I strongly believe there’s 3 key criteria that motivate employees: connectivity to business goals, autonomy, and clear path development.
If that’s broken, your organizational design is no longer sufficient. So what do you do to re-motivate your teams?
Blindly throwing money at the problem isn’t going to solve it. An organization’s employees need to feel like they’re developing and making an impact. In our case, the Company Model helps create that framework on an individual level.
Room, and resources, to succeed
Thinking of product lines as their own “Companies” also makes sense in other ways, and opens up new horizons.
For instance, when Lemonade launched Lemonade Car, it was able to imagine itself as a distinct, almost standalone business. In some ways, it could operate almost as if Lemonade and Lemonade Home didn’t exist. But it was a “company” that didn’t need to go out and hunt for office real estate, or hire new employees to perform foundational, shared functions (like finance, or comms).
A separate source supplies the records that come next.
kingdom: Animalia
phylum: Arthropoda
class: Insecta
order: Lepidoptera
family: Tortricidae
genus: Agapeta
At the same time, Makers within each company’s squads and tribes are able to focus and specialize.
Think about what a typical “company” in this sense would contain: a product, customer experience experts, claims experts, growth specialists, and so on. The idea is to take all functions necessary to drive an individual business, and align them functionally under a single general manager who determines the strategy and execution plan for Homeowners, or Renters, or Car, or Pet.
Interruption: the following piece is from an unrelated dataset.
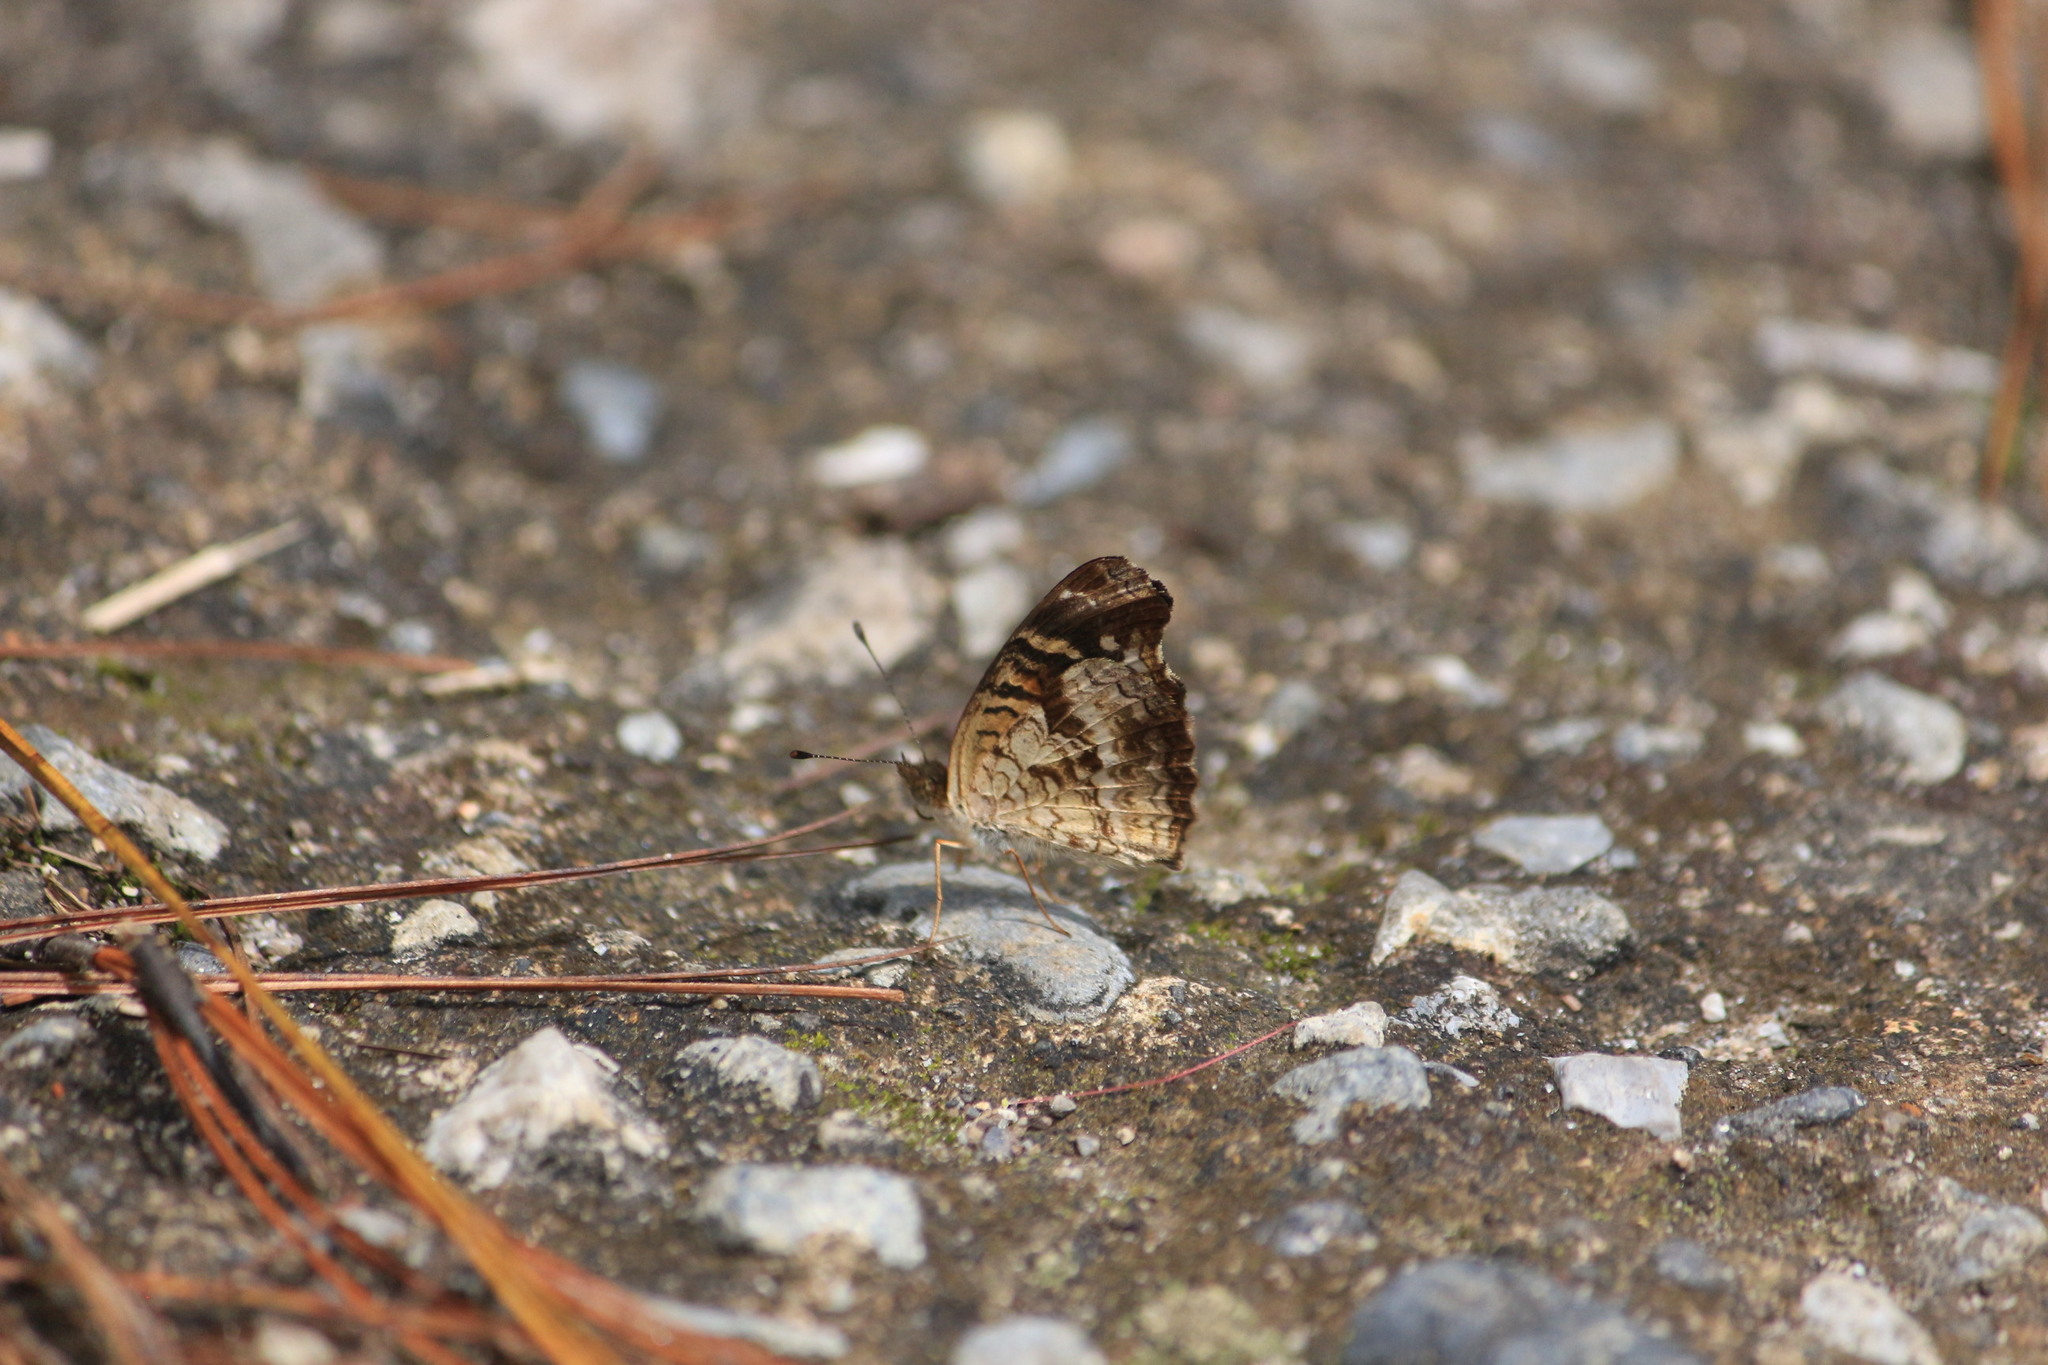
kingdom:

Of course, at the highest level, Lemonade isn’t just an assortment of loosely affiliated, siloed companies all doing their own thing. Lemonade Car and Lemonade Home have much more in common with each other, obviously, than Warby Parker and Patagonia. Which brings us to…
Some challenges of the Company Model
While the Company Model frees Lemonade Car or Lemonade Pet to blast full-speed ahead toward their own Objectives and Key Results (OKRs)—utilizing shared departments and functions to make magic without redundancies—there are a few challenges to keep in mind.
A core element of Lemonade’s strategy is to grow with our customers and meet their insurance needs as they go through predictable lifecycle events. Ultimately, this means a customer can toggle between their pet, homeowners, life, and car policies—all through a single app.
But one potential pitfall of a Company Model, if it’s not addressed, is that it can inhibit such inter-company cross-selling. For instance, it doesn’t make any sense if a member of our CX team is speaking with a homeowners policyholder and hears a dog barking in the background…but doesn’t think to tell this policyholder about Lemonade Pet and the resulting bundling discounts they’d be eligible for.
That’s why we have dedicated teams who focus on the crossover between Lemonade products, allowing the individual Companies to charge ahead on their product-specific OKRs without getting bogged down in cross-sales.
A balancing act
If you have distinct “companies” all pursuing distinct goals (which ladder up to shared OKRs), how do you monitor resource allocation? Where is the overall accountability in terms of metrics like expense ratio?
The Company Model is not static. It requires vigilance, monitoring, and a constant elaboration and recalibration so that the structure does not shift out of balance.
If you’ve got multiple Companies, each running in its own direction, how do you ensure things aren’t diverging? Horizontal departments become very critical.
We heavily depend on the OKR framework and a deep understanding of available resources to drive priority calls and alignment between initiatives and what we’re trying to achieve.
If you don’t have stabilizers in place, each Company could potentially go off and do its own thing.
In one sense, you want this to happen. You want your Company leads to be super ambitious, thinking about their own customers, loss ratio, growth targets, and so on, so that they can be off to the races. But from the standpoint of Lemonade as a whole, you need to make sure that everything has a cohesiveness on a horizontal level.
At the end of the day, though, it’s important to keep one key fact in mind: Your customers don’t care about your organizational structure—they care about having a streamlined, delightful, unified experience.